- **Opdrachten**:
1. Schrijf uit het fragment over moederkunstenaars woordelijk het stuk over dat begint bij "Vrouwen die zichzelf" en eindigt bij "worden dan moeder.".
2. Wat had Virginia Woolf volgens Rebecca Solnit besloten, zoals vermeld in het fragment over moederkunstenaars?
3. Vervolg de tekst over moederkunstenaars na de laatste zin die gegeven is.

- **Tekstfragment**:
::::

Ook de Oostenrijkse, in Amsterdam wonende Barbara Philipp houdt een presentatie bij de conferentie. Mutterseelallein heet haar verhaal, ze heeft een handpop gemaakt van een oude vrouw, die duidelijk aan de telefoon met haar dochter spreekt. De verwijten stapelen zich op, waarom kan de dochter niet zelf bellen, waarom moet ze toch altijd met haar kinderen in de weer zijn? Philipp vraagt na afloop het publiek haar het mogelijke antwoord van de dochter op te sturen – het project is nog niet af. Philipp maakt vaak kunst die met (moeder)taal te maken heeft, en de mond. Haar vader was banketbakker, ze organiseert tijdens de lockdown een ‘Weens koffiehuis’, waarbij ze online koffiedrinkt met een bevriende kunstenaar, vaak ook ‘mum artist’, net als zij.
Vrouwen die zichzelf moederkunstenaar noemen: het klinkt misschien wat aanstellerig. Over of het uitmaakt dat je een moeder bent voor wat je maakt, schreef Rebecca Solnit, zelf kinderloos, het essay The Mother of all Questions, de moeder aller vragen. De vraag of de schrijfster, de vrouwelijke kunstenaar, de minister ook kinderen heeft, of, als dat niet het geval was, ze die had moeten hebben, omdat ze nu eenmaal een baarmoeder bezit. Haar werd de vraag gesteld bij een presentatie die ze gaf over Virginia Woolf. Woolf had, zo vertelde Solnit, besloten liever een goede schrijfster te worden dan moeder.

::::

(Bronnen in platte tekst)

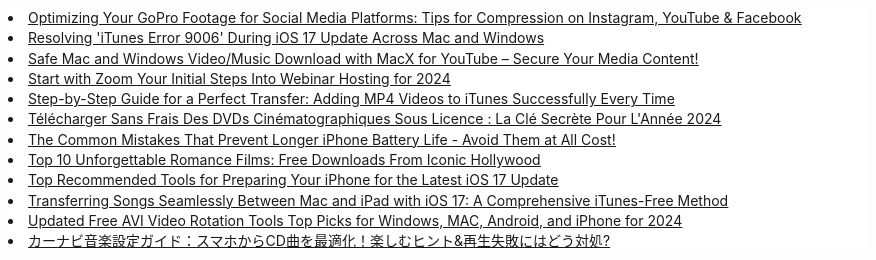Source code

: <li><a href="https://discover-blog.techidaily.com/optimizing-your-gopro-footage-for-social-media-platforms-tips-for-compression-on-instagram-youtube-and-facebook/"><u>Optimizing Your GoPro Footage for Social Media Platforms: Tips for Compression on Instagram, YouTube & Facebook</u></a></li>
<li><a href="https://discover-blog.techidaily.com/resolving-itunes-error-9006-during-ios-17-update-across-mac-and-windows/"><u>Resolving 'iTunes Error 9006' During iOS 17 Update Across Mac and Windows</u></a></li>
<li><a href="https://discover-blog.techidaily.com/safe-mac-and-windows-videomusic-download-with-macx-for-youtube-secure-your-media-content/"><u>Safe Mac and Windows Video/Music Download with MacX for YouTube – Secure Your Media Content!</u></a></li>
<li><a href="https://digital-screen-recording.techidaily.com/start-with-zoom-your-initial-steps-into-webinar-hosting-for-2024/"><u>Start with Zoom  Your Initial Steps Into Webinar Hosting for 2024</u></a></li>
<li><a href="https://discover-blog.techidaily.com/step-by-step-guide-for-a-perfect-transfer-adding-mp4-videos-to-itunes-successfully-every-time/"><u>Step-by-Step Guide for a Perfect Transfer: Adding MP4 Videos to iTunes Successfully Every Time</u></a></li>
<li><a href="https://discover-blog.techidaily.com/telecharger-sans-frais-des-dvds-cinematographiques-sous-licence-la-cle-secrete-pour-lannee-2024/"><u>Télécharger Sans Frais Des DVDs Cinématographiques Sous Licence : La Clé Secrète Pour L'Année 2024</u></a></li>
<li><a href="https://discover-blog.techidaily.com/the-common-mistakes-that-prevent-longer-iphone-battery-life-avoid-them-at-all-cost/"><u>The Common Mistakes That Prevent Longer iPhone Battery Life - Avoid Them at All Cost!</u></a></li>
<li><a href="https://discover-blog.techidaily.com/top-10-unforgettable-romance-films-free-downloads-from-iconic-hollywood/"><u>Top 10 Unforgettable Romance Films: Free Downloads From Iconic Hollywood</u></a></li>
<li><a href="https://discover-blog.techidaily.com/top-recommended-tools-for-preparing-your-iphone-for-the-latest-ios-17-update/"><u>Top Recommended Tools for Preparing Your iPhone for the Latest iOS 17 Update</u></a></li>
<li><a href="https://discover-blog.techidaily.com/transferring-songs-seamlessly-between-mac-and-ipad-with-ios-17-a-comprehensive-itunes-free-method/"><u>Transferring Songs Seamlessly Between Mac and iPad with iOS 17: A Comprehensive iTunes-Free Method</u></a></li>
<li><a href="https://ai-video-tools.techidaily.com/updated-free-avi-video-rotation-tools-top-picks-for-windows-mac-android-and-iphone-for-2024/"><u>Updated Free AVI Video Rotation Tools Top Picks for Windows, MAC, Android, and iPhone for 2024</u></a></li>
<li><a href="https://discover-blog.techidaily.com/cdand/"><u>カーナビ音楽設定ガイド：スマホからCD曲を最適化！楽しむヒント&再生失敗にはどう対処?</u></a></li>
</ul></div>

::::

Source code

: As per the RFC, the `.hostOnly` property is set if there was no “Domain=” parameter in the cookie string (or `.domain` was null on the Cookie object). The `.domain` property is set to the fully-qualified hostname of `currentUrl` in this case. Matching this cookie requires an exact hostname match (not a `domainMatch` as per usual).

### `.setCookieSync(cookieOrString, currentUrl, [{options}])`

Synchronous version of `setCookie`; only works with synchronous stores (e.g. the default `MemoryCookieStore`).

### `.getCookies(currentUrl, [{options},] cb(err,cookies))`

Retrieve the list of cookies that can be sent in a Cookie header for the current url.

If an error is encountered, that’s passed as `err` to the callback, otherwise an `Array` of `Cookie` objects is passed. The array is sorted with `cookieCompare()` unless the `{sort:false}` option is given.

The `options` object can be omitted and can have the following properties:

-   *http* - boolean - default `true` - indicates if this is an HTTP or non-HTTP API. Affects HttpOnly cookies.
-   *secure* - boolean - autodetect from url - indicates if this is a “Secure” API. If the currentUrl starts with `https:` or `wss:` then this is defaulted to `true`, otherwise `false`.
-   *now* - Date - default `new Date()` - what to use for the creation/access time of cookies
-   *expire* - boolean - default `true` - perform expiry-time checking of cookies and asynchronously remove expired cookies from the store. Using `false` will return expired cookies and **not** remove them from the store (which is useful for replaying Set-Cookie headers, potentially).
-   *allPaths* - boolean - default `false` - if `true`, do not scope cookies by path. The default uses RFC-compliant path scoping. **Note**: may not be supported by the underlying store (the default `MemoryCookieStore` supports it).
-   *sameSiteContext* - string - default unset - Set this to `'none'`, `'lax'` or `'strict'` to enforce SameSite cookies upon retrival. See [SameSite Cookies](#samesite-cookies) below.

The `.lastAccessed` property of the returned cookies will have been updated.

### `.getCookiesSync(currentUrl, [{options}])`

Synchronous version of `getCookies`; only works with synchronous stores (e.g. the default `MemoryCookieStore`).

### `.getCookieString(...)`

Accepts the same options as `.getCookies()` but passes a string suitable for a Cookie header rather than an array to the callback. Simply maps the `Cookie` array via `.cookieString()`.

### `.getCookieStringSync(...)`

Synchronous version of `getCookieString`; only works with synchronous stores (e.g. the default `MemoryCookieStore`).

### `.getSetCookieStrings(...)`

::::

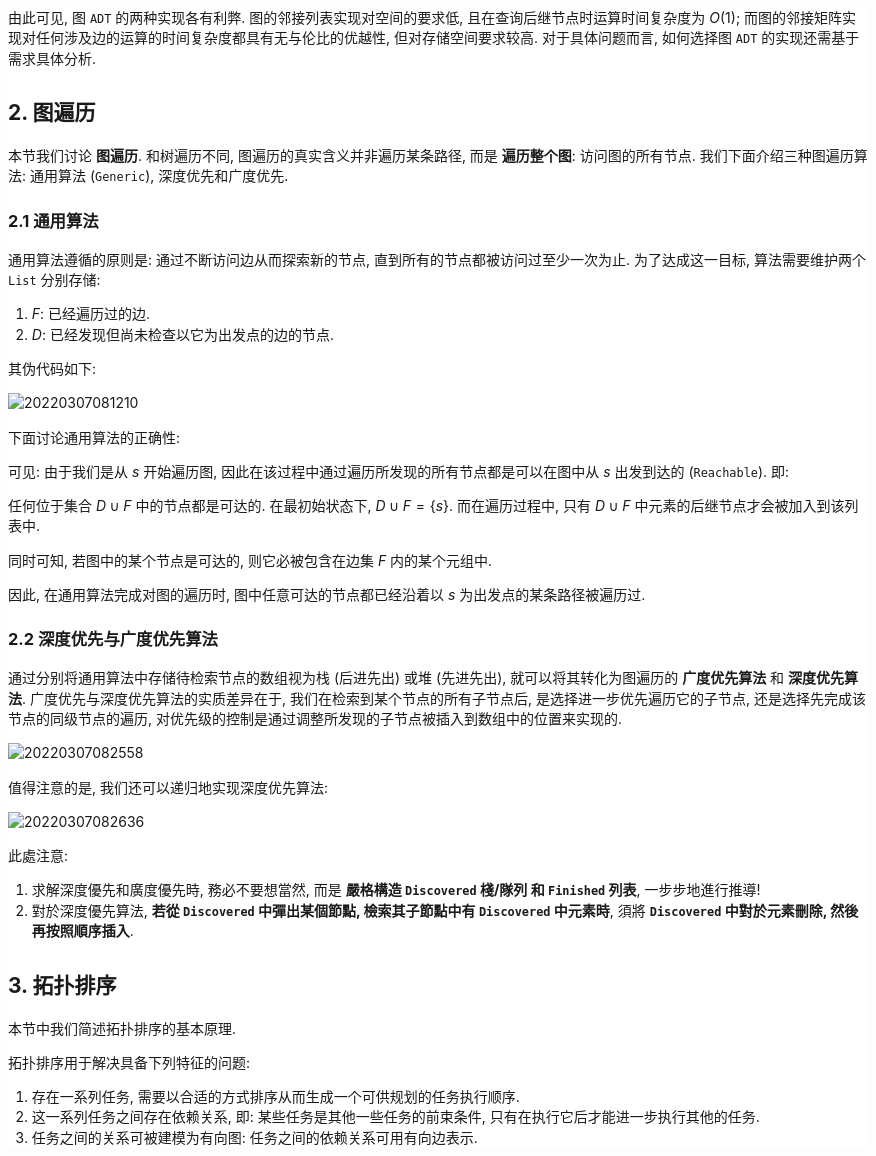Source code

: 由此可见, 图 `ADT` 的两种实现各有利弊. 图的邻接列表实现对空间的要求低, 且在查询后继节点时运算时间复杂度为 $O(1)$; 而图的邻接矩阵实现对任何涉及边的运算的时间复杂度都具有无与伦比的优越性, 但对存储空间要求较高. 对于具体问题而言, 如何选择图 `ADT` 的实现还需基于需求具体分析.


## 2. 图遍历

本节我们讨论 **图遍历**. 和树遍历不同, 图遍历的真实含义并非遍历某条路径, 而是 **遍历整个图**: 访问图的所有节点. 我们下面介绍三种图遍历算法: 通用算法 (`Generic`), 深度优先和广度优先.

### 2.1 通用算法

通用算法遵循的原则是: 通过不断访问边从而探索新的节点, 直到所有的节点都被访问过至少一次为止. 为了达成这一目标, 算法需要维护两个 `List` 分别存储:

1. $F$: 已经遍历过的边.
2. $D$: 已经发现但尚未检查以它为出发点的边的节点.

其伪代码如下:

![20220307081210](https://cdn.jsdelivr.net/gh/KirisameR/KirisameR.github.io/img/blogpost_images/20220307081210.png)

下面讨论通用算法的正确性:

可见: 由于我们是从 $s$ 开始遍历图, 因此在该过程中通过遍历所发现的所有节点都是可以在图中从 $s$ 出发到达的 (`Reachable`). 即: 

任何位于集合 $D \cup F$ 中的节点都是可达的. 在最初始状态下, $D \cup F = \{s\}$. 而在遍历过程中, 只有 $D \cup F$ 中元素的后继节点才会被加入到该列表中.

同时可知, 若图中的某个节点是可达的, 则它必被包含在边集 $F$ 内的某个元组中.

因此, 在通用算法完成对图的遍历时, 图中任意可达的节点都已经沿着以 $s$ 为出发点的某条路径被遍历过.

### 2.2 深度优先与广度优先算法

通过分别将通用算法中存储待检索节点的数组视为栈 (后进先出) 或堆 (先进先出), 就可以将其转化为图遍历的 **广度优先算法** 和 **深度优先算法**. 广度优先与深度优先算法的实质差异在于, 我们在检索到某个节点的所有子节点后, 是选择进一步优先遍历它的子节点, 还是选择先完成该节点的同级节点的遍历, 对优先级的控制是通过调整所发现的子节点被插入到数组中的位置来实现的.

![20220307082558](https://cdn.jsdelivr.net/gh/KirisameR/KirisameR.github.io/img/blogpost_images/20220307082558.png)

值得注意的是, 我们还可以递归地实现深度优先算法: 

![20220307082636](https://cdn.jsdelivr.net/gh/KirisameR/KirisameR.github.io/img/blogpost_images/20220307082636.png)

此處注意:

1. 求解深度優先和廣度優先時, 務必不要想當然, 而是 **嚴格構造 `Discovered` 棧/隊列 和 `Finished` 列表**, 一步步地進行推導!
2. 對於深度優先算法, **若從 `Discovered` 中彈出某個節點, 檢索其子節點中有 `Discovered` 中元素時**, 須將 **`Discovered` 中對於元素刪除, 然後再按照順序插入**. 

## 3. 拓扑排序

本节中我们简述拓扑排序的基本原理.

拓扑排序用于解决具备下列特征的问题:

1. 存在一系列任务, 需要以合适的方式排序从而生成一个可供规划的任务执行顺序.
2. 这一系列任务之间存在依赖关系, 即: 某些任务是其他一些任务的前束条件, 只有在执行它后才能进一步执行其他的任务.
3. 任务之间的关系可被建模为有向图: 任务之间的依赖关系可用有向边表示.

::::

- **Uitkomsten oefening**:
1.
Vrouwen die zichzelf moederkunstenaar noemen: het klinkt misschien wat aanstellerig. Over of het uitmaakt dat je een moeder bent voor wat je maakt, schreef Rebecca Solnit, zelf kinderloos, het essay The Mother of all Questions, de moeder aller vragen. De vraag of de schrijfster, de vrouwelijke kunstenaar, de minister ook kinderen heeft, of, als dat niet het geval was, ze die had moeten hebben, omdat ze nu eenmaal een baarmoeder bezit. Haar werd de vraag gesteld bij een presentatie die ze gaf over Virginia Woolf. Woolf had, zo vertelde Solnit, besloten liever een goede schrijfster te worden dan moeder.

2. Ze had besloten liever een goede schrijfster te worden dan moeder.

3.
Wat een onzinnige vraag, stelt Solnit. “Heel veel mensen maken kinderen, maar één mens heeft To the lighthouse en Three Guinneas geschreven. En we praatten over Woolf vanwege dat laatste.” Onze samenleving heeft zo’n heilig geloof in succesformules als trouwen en kinderen krijgen, terwijl ze eigenlijk vooral ongeluk veroorzaken, stelt Solnit. Zowel voor de mensen die niet aan ze kunnen voldoen als voor de mensen die wél aan ze voldoen, maar er niet gelukkig van worden.
Niet alle kunstenaars hoeven kinderen te hebben, maar bij beeldend kunstenaars is sprake van een succesformule die omgekeerd is aan die van de meeste beroepen. Vrouwelijke kunstenaars worden juist geacht géén kinderen te hebben. Ateliers komen zelden met kinderopvang, een paar jaar stoppen vanwege zwangerschap is ook in de kunstwereld lastig in te halen. Het moederschap mag vaak een bewuste keuze zijn, de terugval in de carrière en het onbegrip voor het moederschap an sich is dat niet. Begrip en ondersteuning daarvoor is wat de kunstenaars vragen. En daar zou de kunstwereld best wat meer op kunnen inspelen.